L’entrepreneur Édouard Reinach « veut permettre aux gens qui travaillent et qui n’ont pas la possibilité d’aller manifester de se mobiliser contre la hausse des frais de scolarité ». Sur le site Internet Fondrouge.org qu’il a conçu, on échange un dollar contre chaque pixel d’un carré blanc qui se remplit lentement de points rouges. Les dons seront intégralement reversés au financement de la campagne de publicité contre la hausse des frais de scolarité.
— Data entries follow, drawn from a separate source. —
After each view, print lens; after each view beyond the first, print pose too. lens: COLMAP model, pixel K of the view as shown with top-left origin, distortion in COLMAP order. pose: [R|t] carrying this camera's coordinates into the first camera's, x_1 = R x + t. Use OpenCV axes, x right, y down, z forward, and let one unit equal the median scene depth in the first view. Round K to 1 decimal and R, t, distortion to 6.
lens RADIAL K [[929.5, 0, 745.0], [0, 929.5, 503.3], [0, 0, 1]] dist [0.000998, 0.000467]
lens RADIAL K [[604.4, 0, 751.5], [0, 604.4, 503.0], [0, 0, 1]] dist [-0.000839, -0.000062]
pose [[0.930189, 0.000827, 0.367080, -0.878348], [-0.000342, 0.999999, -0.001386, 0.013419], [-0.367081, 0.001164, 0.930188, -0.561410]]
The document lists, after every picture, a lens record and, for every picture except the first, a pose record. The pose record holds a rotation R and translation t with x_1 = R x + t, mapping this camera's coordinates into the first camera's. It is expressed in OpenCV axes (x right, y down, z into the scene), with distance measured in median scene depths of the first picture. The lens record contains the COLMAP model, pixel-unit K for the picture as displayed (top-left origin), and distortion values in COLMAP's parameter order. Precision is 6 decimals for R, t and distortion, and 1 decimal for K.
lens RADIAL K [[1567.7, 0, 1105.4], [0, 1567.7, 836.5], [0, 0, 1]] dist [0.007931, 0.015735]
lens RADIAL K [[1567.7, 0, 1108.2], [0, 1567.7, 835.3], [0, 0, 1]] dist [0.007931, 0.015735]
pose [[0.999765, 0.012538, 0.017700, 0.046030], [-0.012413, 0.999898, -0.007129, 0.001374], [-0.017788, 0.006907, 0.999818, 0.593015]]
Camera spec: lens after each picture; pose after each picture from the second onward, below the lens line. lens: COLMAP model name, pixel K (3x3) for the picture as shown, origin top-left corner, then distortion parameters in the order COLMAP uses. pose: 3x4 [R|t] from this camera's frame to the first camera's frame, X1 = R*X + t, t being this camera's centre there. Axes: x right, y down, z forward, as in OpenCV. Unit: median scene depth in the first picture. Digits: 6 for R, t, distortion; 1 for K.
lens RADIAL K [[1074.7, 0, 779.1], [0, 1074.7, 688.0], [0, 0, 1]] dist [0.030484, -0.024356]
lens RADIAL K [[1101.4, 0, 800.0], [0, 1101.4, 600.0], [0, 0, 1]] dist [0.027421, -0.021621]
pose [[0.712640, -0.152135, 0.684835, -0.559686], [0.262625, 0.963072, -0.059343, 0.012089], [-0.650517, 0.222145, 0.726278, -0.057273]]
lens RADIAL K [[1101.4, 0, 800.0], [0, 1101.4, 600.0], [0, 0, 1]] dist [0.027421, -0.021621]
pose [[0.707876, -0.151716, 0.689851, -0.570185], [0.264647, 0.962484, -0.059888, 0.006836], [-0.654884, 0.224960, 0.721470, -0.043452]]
Avec 4 415 $ en un peu moins d’un mois, la récolte est moins généreuse que ce qu’avait espéré Édouard Reinach, 27 ans, qui prévoyait au minimum 6000 $. Mais le défi est en partie relevé puisque la majorité des 263 donateurs ne sont pas des étudiants. Les dons vont de 1 à 100 $ pour une moyenne de 17 $ environ. Ils sont accompagnés du nom et d’un message des acheteurs de pixels : « je suis fière de cette jeunesse qui s’implique socialement », « Parce qu’avec 1625 $ de hausse, je ne serais pas allé l’université. Le Québec a besoin de diplômés, pas d’endettés », peut-on lire dans la rubrique Donateurs du site.
Édouard Reinach n’en est pas à son premier coup en matière de militantisme étudiant. En 2005, il était président de l’Association des étudiants du Collège de Rosemont et menait ses troupes en grève pour une première dans l’histoire du collège. L’année suivante il gérait l’après-grève à la Fédération étudiante collégiale du Québec (FECQ) en qualité de coordonnateur aux relations et communications. Aujourd’hui entrepreneur, il n’oublie pas la cause étudiante.
« Je pense qu’on avancerait plus vite si les entreprises prenaient part au débat, plaide Édouard Reinach. Le gouvernement néolibéral pense uniquement en termes économiques, et tant que les acteurs majeurs de l’économie ne s’impliqueront pas, on n’aura rien.» Il a donc pris les armes en mettant à la disposition du projet Fond Rouge son agence de communication interactive, Hypractif, qu’il a lancée en 2010.
Au-delà des étudiants
«On veut montrer ce que l’éducation représente comme investissement économique et social, résume Édouard Reinach, dont l’équipe tourne actuellement le spot publicitaire. On veut montrer que la meilleure manière de modifier le régime des prêts et bourses est que les étudiants n’en aient pas besoin.» Plus les contributions seront importantes, plus la diffusion du film sera large, explique M. Reinach, alors que la date de lancement n’est pas encore fixée. Sur LaPresse.ca et Tou.tv, les plates-formes que Fond rouge a choisies comme supports de la future campagne de pub, 1000 visionnements coûtent entre 30 et 60 dollars.
«On va toucher les lecteurs d’actualités et la population des plus de 35 ans. On veut aussi toucher les gens qui vivent en région, qui sont généralement moins pro-étudiants qu’à Montréal», explique M. Reinach. Une vidéo plus longue sera également disponible sur Youtube, prête à être partagée sur les réseaux sociaux.
Après la manifestation du 22 mars, le gouvernement est plus enclin à négocier, selon M. Reinach. Pour l’équipe bénévole de Fond Rouge, c’est le moment de frapper : «La période des négociations, c’est là qu’il faut rallier l’opinion publique à ta cause.»
le rouge passe au vert
Le projet Fond Rouge a déjà fait un petit. Sur la toile, le site carrevert.ca propose, non sans ironie, d’acheter un « prestigieux carré vert en feutre» en soutien à la hausse des frais de scolarité, pour la modique somme de 1625 $ ou par cinq paiements faciles de 325 $ en référence à l’augmentation prévue par le gouvernement Charest.